For those reactions, his group has developed a new sequencing-by-synthesis biochemistry that employs oligonucleotide ligation. Because the label is far away from the ligation site, researchers can use bulky labels with multiple dyes, such as quantum dots or phycoerythrin. That prevents problems arising from single-dye labels, Mir said.
Other single-molecule approaches, he said, work with polymerase and labeled nucleotides and can only use single dye-labels. These can enter so-called “dark states,” which create gaps in the sequence. “Even when extension has occurred and [the DNA is] labeled, the label is not fluorescing, so you get these gaps in your sequence reads,” Mir said. “Our approach overcomes that.”
Mir’s sequencing biochemistry somewhat resembles the chemistry used by Applied Biosystems’ SOLiD platform, which is nearing beta testing, in that they both rely on sequencing-by-synthesis and use ligation of oligonucleotides.
His group and Agencourt Personal Genomics, which ABI acquired last year, developed their respective technologies at around the same time. “Ours is a more literal read of the sequence, one by one,” Mir said. It addresses the next base in the sequence at the site of the ligation, whereas ABI’s method interrogates two bases at a time that are a few bases removed from the ligation site, but has to add information from several sequencing cycles to decode the bases.
So far, Mir’s proof-of-principle study has shown that the ligation chemistry works and can generate two to three bases of sequence information using four different labels. “We are now integrating it with an automated system,” he said, allowing the scientists to optimize it further and increase the read length.
Mir, who did his PhD project in Ed Southern’s lab at Oxford, and whose research has been supported by the Wellcome Trust, said he plans to publish results from the study soon.
The main advantage of ordered arrays is that “it allows us to make the analysis systematic [and] enables us to select particular regions of the genome.”
Finally, Mir’s lab has been working on an array-based sequencing method that will deliver not only sequence information but also place sequence reads in the context of the genome by using long, stretched-out genomic fragments.
The approach, he said, shares some features with the optical mapping and optical sequencing methods developed by David Schwartz at the University Wisconsin-Madison and Bud Mishra at New York University (see In Sequence 3/13/2007), but “we have developed an entirely different platform for doing that.”
So far, “we have shown that we can use a microarray to capture long fragments of genomic DNA and stretch them out and be able to see each molecule individually,” he said.
To sequence a human genome, the researchers would fragment the genomic DNA and reduce its complexity before capturing the fragments on the single-molecule microarray that Mir’s group has already developed.

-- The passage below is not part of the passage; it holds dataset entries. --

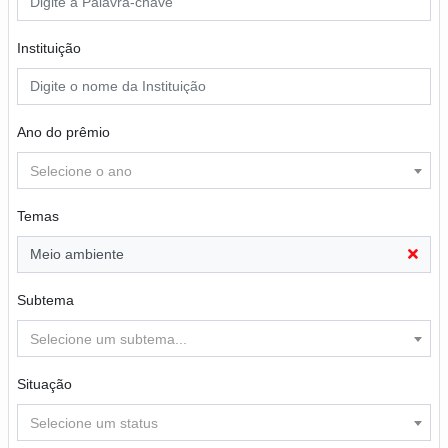
Instituição
Ano do prêmio
Selecione o ano
Temas
Meio ambiente
Subtema
Selecione um subtema...
Situação
Selecione um status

Mir did not elaborate on how they would make the genome less complex, but said that “all the genome would be there, but the complexity issue would not be a problem.”
After stretching the fragments out by fluidics, they could either sequence them with random primers after making the fragments single-stranded, or by introducing nicks in the double-stranded DNA and initiating sequencing reactions at the nick sites.
“The sequence information that you obtain will be in the long-range context,” Mir said. “Initially, it will be a way of fingerprinting the genome to look for copy-number variation or any structural rearrangements,” he said. “Ultimately, we are developing it into a method that could sequence the whole human genome.”
Mir said he has shown proof-of-principle for the biochemistry and the arrays, and has filed patents on different aspects of the technologies, but “what we need is more development.” He has not yet decided how to proceed but said the methods could be developed by a large-scale sequencing facility, a start-up company, or an existing company that licenses them.
“I think the stretched-out molecules…would require three to five years before [the technology] comes on the market,” he said. “But the nearer-term opportunity is in sequencing selected regions of the genome without having to do PCR up front.”